Swarmer’s Drone AI Developer Price per Share Zooms to 8x Increase on Nasdaq Debut

Based in Texas, Swarmer creates AI platform for drone autonomy as they fight against Russia in Ukrainian battlespace. Software requires human intervention to make all life-or-death decisions.

Swarmer, a Ukrainian developer of AI solutions for autonomous drone swarms, launched an initial public offering on the Nasdaq Capital Market. The price of one share skyrocketed from $5 to an average of $40 on its first day.

For Nasdaq, it is the first listing of a deftech startup that deploys products in Ukraine. For Ukraine, it is the second launch of a Ukraine-born company on the US Stock Exchange after telecom operator Kyivstar also got its listing last year. But while Kyivstar’s listing was a SPAC-merger, Swarmer went through an IPO (initial public offering), transitioning from private ownership to ownership by public shareholders.

The company placed 3 million shares at an initial price of $5 each. By the close of trading, Swarmer’s shares had climbed more than sixfold to $31. In after-hours trading, the rally extended further, with the price reaching $44 per share – roughly nine times the IPO price. At the moment of writing this article on March, 18, the share price ranges around an average of $40 per share, according to Yahoo.Finance.

Swarmer develops software systems that allow unmanned vehicles to act autonomously and work together in large teams. Its systems are centered on the use of ethical AI that requires the intervention of humans to make all life-or-death decisions, while also allowing computers to process large quantities of information and react to the rapidly changing environment in split seconds. Headquartered in Austin, Texas, Swarmer maintains operations and technical teams in Ukraine, Poland and Estonia.

Lucid Capital Markets is acting as sole bookrunner for the Offering. The gross proceeds from the Offering, before deducting underwriting discounts and commissions and other offering expenses payable by Swarmer, were expected to be approximately $15.0 million. Swarmer granted the underwriter a 30-day option to purchase up to an additional 450,000 shares.
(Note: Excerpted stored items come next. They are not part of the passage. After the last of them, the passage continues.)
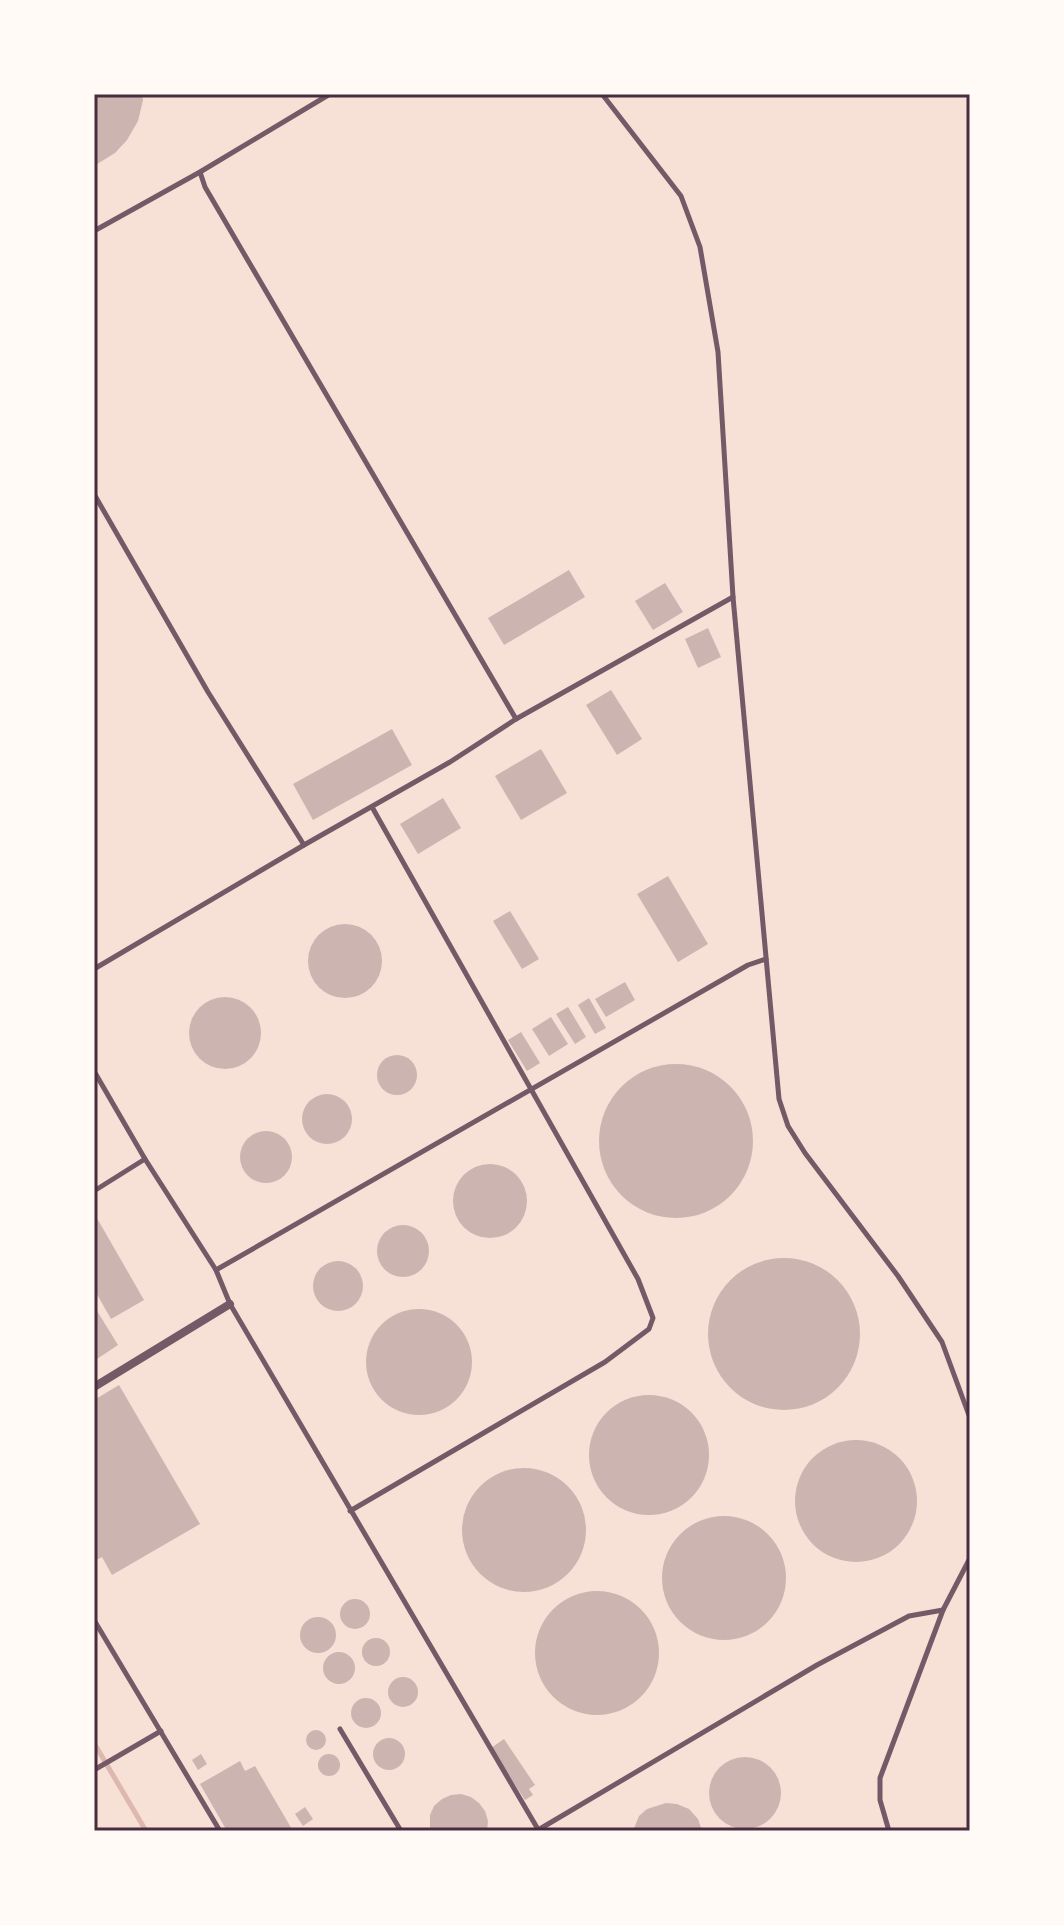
<svg xmlns="http://www.w3.org/2000/svg" width="1064" height="1925" viewBox="0 0 1064 1925" font-family="'Varela Round',sans-serif">
  <rect width="100%" height="100%" fill="#f7e1d7"/>
  <g fill="none" stroke-linecap="round" stroke-linejoin="round">
    <path stroke="#dcb8b0" stroke-width="5" d="M94,1743L146,1831"/>
  </g>
  <g fill="#ccb4b1">
    <path d="M94,94H142L143,100L138,121L127,140L115,153L94,166Z"/>
    <path d="M569,570L585,597L504,645L488,618Z"/>
    <path d="M665,583L683,612L653,630L635,601Z"/>
    <path d="M708,628L721,657L698,668L685,639Z"/>
    <path d="M611,690L642,739L617,755L586,705Z"/>
    <path d="M392,729L412,765L313,820L293,784Z"/>
    <path d="M541,749L567,793L521,820L495,776Z"/>
    <path d="M443,798L461,828L418,854L400,824Z"/>
    <path d="M668,876L708,944L678,962L637,894Z"/>
    <path d="M510,911L539,959L522,969L493,921Z"/>
    <circle cx="345" cy="961" r="37"/>
    <path d="M625,982L635,1000L606,1017L595,999Z"/>
    <circle cx="225" cy="1033" r="36"/>
    <path d="M589,998L606,1028L595,1034L578,1005Z"/>
    <path d="M568,1007L586,1037L575,1044L556,1014Z"/>
    <path d="M551,1017L568,1044L549,1056L532,1029Z"/>
    <path d="M521,1032L540,1063L527,1071L508,1040Z"/>
    <circle cx="397" cy="1075" r="20"/>
    <circle cx="676" cy="1141" r="77"/>
    <circle cx="327" cy="1119" r="25"/>
    <circle cx="266" cy="1157" r="26"/>
    <circle cx="490" cy="1201" r="37"/>
    <path d="M94,1213L144,1300L111,1319L94,1289Z"/>
    <circle cx="403" cy="1251" r="26"/>
    <circle cx="784" cy="1334" r="76"/>
    <circle cx="338" cy="1286" r="25"/>
    <path d="M94,1306L118,1345L94,1361Z"/>
    <circle cx="419" cy="1362" r="53"/>
    <path d="M119,1385L200,1524L112,1575L102,1557L94,1561V1400Z"/>
    <circle cx="649" cy="1455" r="60"/>
    <circle cx="856" cy="1501" r="61"/>
    <circle cx="524" cy="1530" r="62"/>
    <circle cx="724" cy="1578" r="62"/>
    <circle cx="597" cy="1653" r="62"/>
    <circle cx="355" cy="1614" r="15"/>
    <circle cx="318" cy="1635" r="18"/>
    <circle cx="376" cy="1652" r="14"/>
    <circle cx="339" cy="1668" r="16"/>
    <circle cx="403" cy="1692" r="15"/>
    <circle cx="366" cy="1713" r="15"/>
    <circle cx="316" cy="1740" r="10"/>
    <circle cx="389" cy="1754" r="16"/>
    <path d="M504,1739L535,1785L529,1789L533,1795L525,1800L491,1748Z"/>
    <path d="M201,1754L207,1764L198,1770L192,1760Z"/>
    <circle cx="329" cy="1765" r="11"/>
    <circle cx="745" cy="1793" r="36"/>
    <path d="M240,1761L245,1771L255,1766L293,1831H227L200,1784Z"/>
    <path d="M461,1794L471,1797L479,1803L485,1811L488,1821L487,1831H430V1815L434,1806L442,1799L451,1795Z"/>
    <path d="M666,1803L677,1804L689,1809L698,1819L702,1831H633L639,1816L647,1809Z"/>
    <path d="M305,1807L313,1819L303,1826L295,1814Z"/>
  </g>
  <g fill="none" stroke-linecap="round" stroke-linejoin="round">
    <g stroke="#755966" stroke-width="5">
      <path d="M602,94L681,196L700,247L718,352L733,597L779,1099L788,1126L805,1153L898,1276L942,1342L970,1418"/>
      <path d="M200,172L205,187L516,719"/>
      <path d="M94,231L200,172L330,94"/>
      <path d="M94,494L208,692L304,845"/>
      <path d="M94,969L304,845L450,762L516,719L733,597"/>
      <path d="M94,1071L145,1159L216,1270L230,1304L539,1831"/>
      <path d="M94,1191L145,1159"/>
      <path d="M216,1270L748,965L766,959"/>
      <path d="M350,1511L605,1362L649,1329L653,1318L638,1279L372,807"/>
      <path d="M94,1620L220,1831"/>
      <path d="M340,1729L401,1831"/>
      <path d="M94,1770L161,1731"/>
      <path d="M538,1830L817,1665L909,1616L943,1610"/>
      <path d="M889,1831L880,1800V1778L943,1610L970,1558"/>
    </g>
    <path stroke="#755966" stroke-width="8" d="M94,1387L230,1304"/>
  </g>
  <rect width="1064" height="1925" fill="none" stroke="#fffaf5" stroke-width="192"/>
  <rect x="96" y="96" width="872" height="1733" fill="none" stroke="#4a2c40" stroke-width="3"/>
</svg>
“Swarmer intends to use net proceeds from this Offering for funding of ongoing operations, including expansion of capabilities and our product offering, hiring employees, integration with the hardware of drone manufacturers, and for working capital and other general corporate purposes,” Swarmer wrote in a press release regarding the IPO launch.

According to the company’s website, Swarmer’s key products include Trident OS, designed to safeguard data storage and video streaming for swarm reliability; MINAS, which provides AI-powered collaborative autonomy for multiple UAVs per operator in denied environments; and STYX, a next-generation command-and-control (C2) system for managing units.

The scale of the post-IPO rally suggests that the offering may have been conservatively priced relative to market appetite, a common dynamic for smaller high-growth listings, Scroll.media wrote.

Swarmer filed a registration statement with the US Securities and Exchange Commission (SEC) for an initial public offering (IPO) in February 2025.

The filing follows a record-breaking year for the sector. In 2025, over 50 Ukrainian defense-tech startups raised more than $105 million in total funding, according to Brave1 data. Among them, Swarmer previously secured a $15 million investment round – the single-largest investment in a Ukrainian defense tech company since the start of the war.

An important caveat: Early trading volatility does not always reflect the long-term fundamental trend – so, Kyiv Post will follow the future dynamics of Swarmer’s shares to keep readers and investors informed.